Lovisa
- Gender: Female

Origin
- Meaning: warrior
- Region of origin: Sweden

Other names
- Related names: Louise, Louisa, Luise, Luisa, Ludvig

= Lovisa =

Lovisa is a Swedified form of Louise, which originates in Louis and has been used in Sweden since the 17th century. It was placed in the Swedish calendar in the 1750s after king Adolf Fredericks marriage to Lovisa Ulrika of Prussia in 1744. Lovisa means fighter.

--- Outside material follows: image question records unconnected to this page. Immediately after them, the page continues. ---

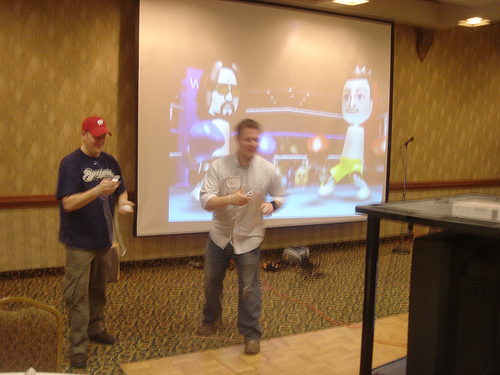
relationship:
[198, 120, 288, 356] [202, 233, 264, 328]
man in jeans.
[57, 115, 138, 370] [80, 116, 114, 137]
man in hat.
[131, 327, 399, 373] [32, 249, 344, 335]
mat on floor.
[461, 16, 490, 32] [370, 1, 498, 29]
light on ceiling.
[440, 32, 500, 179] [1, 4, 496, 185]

The name Lovisa had a rejuvenation in the 1980s and 90's in Sweden but has since then begun to decline.

Lovisa is placed in the Swedish calendar (namnsdag) on August 25.

==Famous people with the name Lovisa==
Royalty
- Lovisa of Sweden, Queen of Denmark
- Lovisa Ulrika of Prussia, Queen of Sweden
Artists
- Lovisa Augusti, opera singer, member of the Swedish Royal Academy of Music
- Brigitte Lovisa Fouché, French artist
- Greta Lovisa Gustafsson (aka Greta Garbo), Swedish and American actress
Other famous people
- Lovisa Åhrberg, Swedish doctor and surgeon
- Lovisa von Burghausen, Swedish prisoner of war, known for her life as a slave in Russia
- Sofia Lovisa Gråå, Swedish educator and principal
- Agatha Lovisa de la Myle (died 1787), Baltic-German and Latvian poet
- Lovisa Svensson (1853–1963), 109-year-old oldest living person.